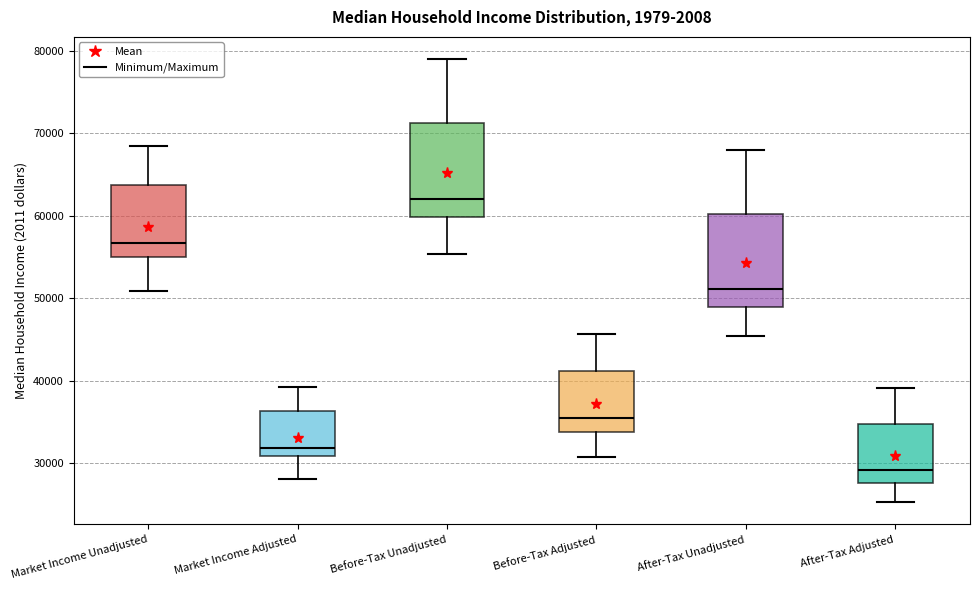

Reading left to right, read every box against the y-axis: the position of its median line, the range the box covers, and the ends of its whiskers. The values are not printed on the chart, so give them approximately, as read against the axis.

Market Income Unadjusted: median 57000, box 55000 to 64000, whiskers 51000 to 69000
Market Income Adjusted: median 32000, box 31000 to 36000, whiskers 28000 to 39000
Before-Tax Unadjusted: median 62000, box 60000 to 71000, whiskers 55000 to 79000
Before-Tax Adjusted: median 36000, box 34000 to 41000, whiskers 31000 to 46000
After-Tax Unadjusted: median 51000, box 49000 to 60000, whiskers 45000 to 68000
After-Tax Adjusted: median 29000, box 28000 to 35000, whiskers 25000 to 39000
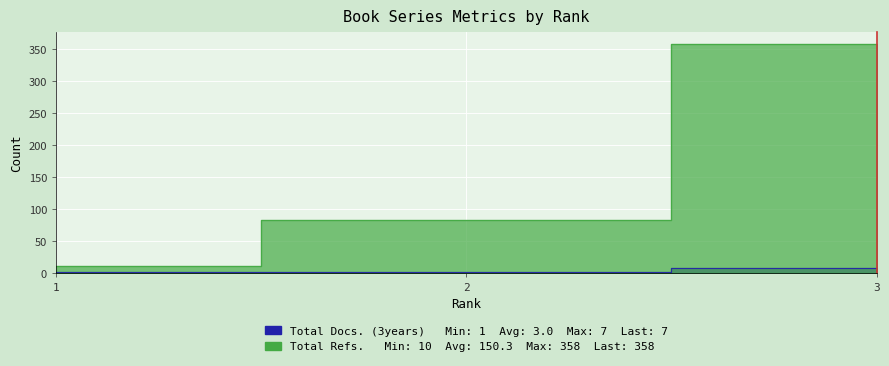

What are all the series names shown in the legend?

Total Docs. (3years), Total Refs.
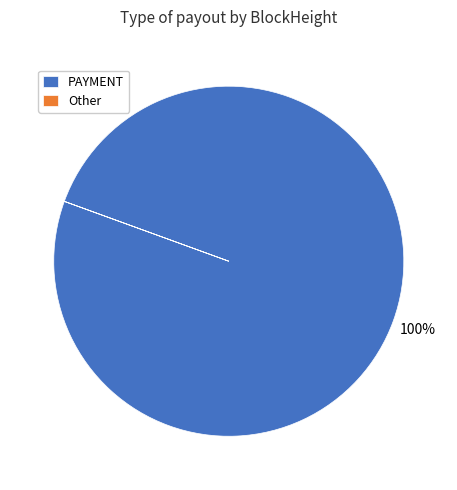

The PAYMENT slice represents 92% of the pie. True or false?

False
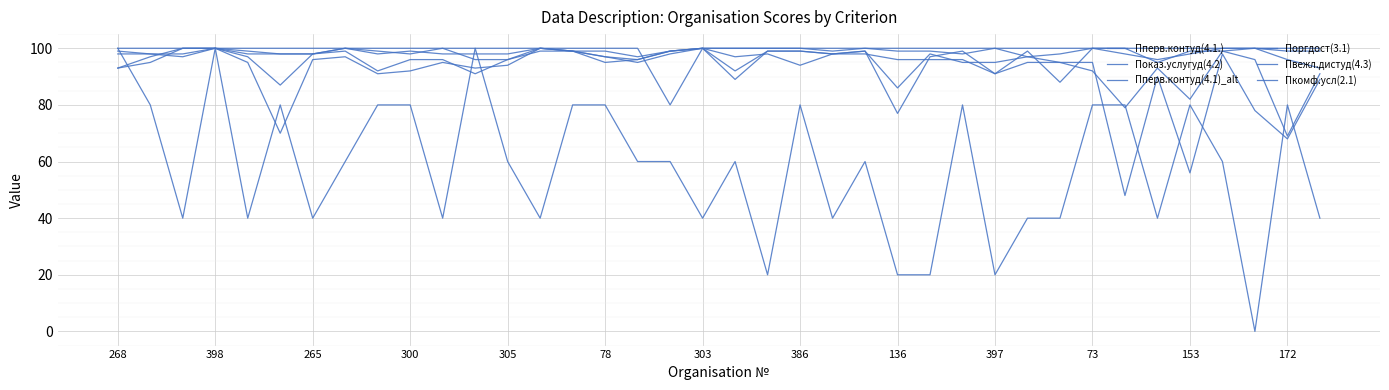

Which series has the largest total across all categories?

Пкомф.усл(2.1)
·····
▶ _How to complete this task_:
Reproduce every one of the records above word for word, but leave the pictures out.

▶ _Reply to the task_:
Reading left to right, read every box against the y-axis: the position of its median line, the range the box covers, and the ends of its whiskers. The values are not printed on the chart, so give them approximately, as read against the axis.

Market Income Unadjusted: median 57000, box 55000 to 64000, whiskers 51000 to 69000
Market Income Adjusted: median 32000, box 31000 to 36000, whiskers 28000 to 39000
Before-Tax Unadjusted: median 62000, box 60000 to 71000, whiskers 55000 to 79000
Before-Tax Adjusted: median 36000, box 34000 to 41000, whiskers 31000 to 46000
After-Tax Unadjusted: median 51000, box 49000 to 60000, whiskers 45000 to 68000
After-Tax Adjusted: median 29000, box 28000 to 35000, whiskers 25000 to 39000

What are all the series names shown in the legend?

Total Docs. (3years), Total Refs.

The PAYMENT slice represents 92% of the pie. True or false?

False

Which series has the largest total across all categories?

Пкомф.усл(2.1)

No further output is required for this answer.